A Whitehorse hotel must pay a $1,500 fine after failing to fix faulty emergency lighting in its building earlier this year, despite being ordered to do so by the Whitehorse Fire Department.
Lawyer Jennie Cunningham entered a guilty plea on behalf of the Days Inn hotel, located at 2288 Second Ave., in territorial court the morning of Sept. 18 to one count of violating Whitehorse’s emergency services bylaw.
The hotel failed to comply with an order to remedy a hazardous condition — specifically, to fix several emergency lighting fixtures that either did not work or did not properly illuminate a hallway, according to facts fire prevention officer Wayne Smyth read to the court afterwards.
The situation came to the fire department’s attention following a blackout on July 24, Smyth said.
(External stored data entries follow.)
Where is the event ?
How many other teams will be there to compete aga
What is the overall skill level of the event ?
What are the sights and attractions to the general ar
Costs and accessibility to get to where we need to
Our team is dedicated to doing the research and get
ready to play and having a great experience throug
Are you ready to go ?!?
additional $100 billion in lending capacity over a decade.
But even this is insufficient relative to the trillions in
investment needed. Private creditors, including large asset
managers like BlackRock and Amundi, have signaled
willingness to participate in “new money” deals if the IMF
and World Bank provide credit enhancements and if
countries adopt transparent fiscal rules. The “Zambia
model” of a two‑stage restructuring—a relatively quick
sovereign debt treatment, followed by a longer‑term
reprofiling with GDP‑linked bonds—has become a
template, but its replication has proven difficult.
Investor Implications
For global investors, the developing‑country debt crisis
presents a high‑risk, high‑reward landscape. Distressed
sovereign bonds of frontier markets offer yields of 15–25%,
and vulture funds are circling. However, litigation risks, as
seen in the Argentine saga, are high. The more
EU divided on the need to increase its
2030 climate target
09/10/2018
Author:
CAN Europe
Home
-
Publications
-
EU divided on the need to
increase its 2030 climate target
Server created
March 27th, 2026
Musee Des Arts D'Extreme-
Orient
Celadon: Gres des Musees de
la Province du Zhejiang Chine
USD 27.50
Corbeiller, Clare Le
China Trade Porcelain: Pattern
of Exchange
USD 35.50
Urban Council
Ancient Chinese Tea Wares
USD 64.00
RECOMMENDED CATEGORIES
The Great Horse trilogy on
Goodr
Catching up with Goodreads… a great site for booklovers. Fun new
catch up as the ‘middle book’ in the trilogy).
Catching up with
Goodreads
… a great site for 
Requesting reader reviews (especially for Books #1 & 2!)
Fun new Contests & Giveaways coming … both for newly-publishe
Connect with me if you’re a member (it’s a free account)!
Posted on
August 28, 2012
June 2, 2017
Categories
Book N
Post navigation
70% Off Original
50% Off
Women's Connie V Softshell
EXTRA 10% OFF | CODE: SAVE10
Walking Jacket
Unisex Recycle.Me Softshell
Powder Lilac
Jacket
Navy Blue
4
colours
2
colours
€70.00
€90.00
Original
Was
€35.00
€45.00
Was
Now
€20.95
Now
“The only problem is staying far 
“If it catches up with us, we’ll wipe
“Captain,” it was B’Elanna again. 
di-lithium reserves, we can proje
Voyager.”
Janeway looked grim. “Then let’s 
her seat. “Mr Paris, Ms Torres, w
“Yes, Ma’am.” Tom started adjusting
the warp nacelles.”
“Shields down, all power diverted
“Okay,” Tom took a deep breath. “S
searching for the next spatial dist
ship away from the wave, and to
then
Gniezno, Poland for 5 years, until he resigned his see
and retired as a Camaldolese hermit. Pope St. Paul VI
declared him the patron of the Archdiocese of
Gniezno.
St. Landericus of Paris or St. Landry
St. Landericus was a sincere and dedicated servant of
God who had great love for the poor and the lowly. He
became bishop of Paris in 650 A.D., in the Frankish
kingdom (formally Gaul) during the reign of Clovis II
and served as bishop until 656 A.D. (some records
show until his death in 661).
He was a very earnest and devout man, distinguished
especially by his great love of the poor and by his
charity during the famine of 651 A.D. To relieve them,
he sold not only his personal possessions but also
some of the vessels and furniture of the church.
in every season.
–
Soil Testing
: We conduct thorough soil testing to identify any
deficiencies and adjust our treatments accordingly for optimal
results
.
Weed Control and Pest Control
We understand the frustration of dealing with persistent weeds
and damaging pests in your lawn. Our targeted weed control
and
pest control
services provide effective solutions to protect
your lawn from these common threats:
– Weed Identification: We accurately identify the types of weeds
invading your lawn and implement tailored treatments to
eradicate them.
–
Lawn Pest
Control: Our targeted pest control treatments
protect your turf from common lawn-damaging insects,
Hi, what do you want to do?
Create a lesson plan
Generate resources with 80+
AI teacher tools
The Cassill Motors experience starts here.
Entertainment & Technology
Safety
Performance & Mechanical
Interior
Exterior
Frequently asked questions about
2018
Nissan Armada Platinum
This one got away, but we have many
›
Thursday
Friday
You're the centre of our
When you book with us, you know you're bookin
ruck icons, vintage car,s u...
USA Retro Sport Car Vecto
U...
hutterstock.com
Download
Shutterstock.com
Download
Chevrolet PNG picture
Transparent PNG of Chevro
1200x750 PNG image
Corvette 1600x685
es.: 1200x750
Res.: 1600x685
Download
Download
The next day, a guest complained to officials that, during the blackout, emergency lighting and exit signs did not light up.
An inspection by fire officials July 31 found that three emergency lighting banks, including one near the elevator on the main floor and two outside or in between rooms, did not work, and that one emergency lighting bank outside a room was not properly positioned to illuminate the hallway.
The fire department issued an order that afternoon to Days Inn maintenance personnel to fix the situation in seven days, and also showed and explained the order to the hotel owner.
However, when the fire department inspected the Days Inn again on Aug. 7, Smyth said, it found that none of the issues had been addressed.
The Days Inn has since fixed the emergency lights in question, Cunningham told the court.
Judge Karen Ruddy accepted a joint submission for a fine of $1,500.
The Days Inn will have 21 days to pay the fine.
The maximum punishment for violating the emergency services bylaw is a $10,000, six months’ imprisonment or both.
Speaking to media afterwards, Smyth said that the situation, before it was rectified, was “extremely disconcerting.”
“No matter where you go in North America, there’s an expectation that if you’re in a public place like a hotel or a restaurant or a bar, if the power goes off or if there’s a problem … emergency lighting will kick in,” he said.
“The purpose of emergency lighting, of course, is that it allows you to find your path to the exit … You need to be able to get out in a hurry without having to fumble around in the darkness.”